Simplification is key
"One of the keys to growing is simplification, not making things more complicated than they already are.” Mike continues to explain that their semi-closed glass greenhouse is going to have two major grow zones, each of which can handle 8 different strains. “Every strain presents different challenges,” he points out. “This is why it’s important to focus only on a very small selected number of strains per cycle when cultivating. Currently our genetics catalogue includes approximately 45 different varieties, we will always group strains together in grow zones that possess similar flowering periods and cultivation characteristics as it’s essential for successful implementation of automation.”
The other important key element for a cannabis operation in minimizing its costs is to have proper management oversight of the crop. “I think that companies lacking sound oversight are going to have a difficult time in the near future,” he says. “Especially those operators that have not scaled up responsibly.
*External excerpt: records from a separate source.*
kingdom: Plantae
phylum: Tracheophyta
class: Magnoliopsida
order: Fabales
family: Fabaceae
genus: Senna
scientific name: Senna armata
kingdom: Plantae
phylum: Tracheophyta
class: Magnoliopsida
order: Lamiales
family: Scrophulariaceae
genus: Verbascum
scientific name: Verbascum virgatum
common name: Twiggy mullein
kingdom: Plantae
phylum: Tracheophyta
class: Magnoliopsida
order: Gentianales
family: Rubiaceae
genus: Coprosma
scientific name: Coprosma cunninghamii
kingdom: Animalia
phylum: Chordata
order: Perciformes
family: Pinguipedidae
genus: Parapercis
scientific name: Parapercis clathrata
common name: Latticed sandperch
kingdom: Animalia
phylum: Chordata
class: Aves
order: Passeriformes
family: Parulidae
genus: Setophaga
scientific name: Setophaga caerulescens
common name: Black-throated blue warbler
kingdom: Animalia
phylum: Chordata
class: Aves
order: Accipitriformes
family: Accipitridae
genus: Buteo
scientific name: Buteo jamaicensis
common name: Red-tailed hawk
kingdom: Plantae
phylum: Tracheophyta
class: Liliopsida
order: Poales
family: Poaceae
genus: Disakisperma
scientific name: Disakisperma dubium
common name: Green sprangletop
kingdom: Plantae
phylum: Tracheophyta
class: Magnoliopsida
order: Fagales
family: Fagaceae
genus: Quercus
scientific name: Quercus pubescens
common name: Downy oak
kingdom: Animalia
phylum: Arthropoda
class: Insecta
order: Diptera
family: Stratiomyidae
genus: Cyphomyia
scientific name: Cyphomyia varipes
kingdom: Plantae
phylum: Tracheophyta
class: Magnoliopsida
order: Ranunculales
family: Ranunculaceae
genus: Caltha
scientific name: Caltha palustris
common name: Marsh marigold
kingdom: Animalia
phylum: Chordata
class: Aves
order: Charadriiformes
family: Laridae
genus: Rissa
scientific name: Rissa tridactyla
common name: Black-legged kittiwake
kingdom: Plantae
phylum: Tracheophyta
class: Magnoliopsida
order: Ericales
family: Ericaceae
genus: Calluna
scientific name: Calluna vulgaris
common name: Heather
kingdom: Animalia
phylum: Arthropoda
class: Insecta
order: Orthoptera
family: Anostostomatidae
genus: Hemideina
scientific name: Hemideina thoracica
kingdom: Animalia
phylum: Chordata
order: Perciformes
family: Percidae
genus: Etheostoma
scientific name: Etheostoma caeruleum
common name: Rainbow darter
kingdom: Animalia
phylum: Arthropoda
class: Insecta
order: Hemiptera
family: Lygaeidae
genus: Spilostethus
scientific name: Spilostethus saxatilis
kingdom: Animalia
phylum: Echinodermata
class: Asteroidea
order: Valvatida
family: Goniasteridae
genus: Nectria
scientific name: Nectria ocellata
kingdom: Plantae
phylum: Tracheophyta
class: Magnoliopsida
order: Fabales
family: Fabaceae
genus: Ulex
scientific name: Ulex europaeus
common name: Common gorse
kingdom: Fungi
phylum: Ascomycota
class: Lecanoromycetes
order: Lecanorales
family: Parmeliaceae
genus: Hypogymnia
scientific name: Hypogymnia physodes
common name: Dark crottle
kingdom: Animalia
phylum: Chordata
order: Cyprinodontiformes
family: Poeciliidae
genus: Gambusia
This is why I think that some of today’s smaller to mid-size companies will eventually grow into larger successful companies through executing more disciplined growth strategies. They will eventually capture market share by offering consumers more appealing value propositions, something the larger companies that have scaled too quickly will struggle to provide. The industry will likely experience some market fragmentation over the next few years as more companies continue to enter the space with a heightened focus on profitability by way of refining operations and becoming more efficient. There will be no tolerance by investors for companies overpaying to acquire inefficient assets at bloated valuations as we’ve witnessed during the last 5 years of reckless consolidation.” Going forward the cannabis industry has plenty to offer companies that focus on deploying more methodical and disciplined strategies to growing their businesses.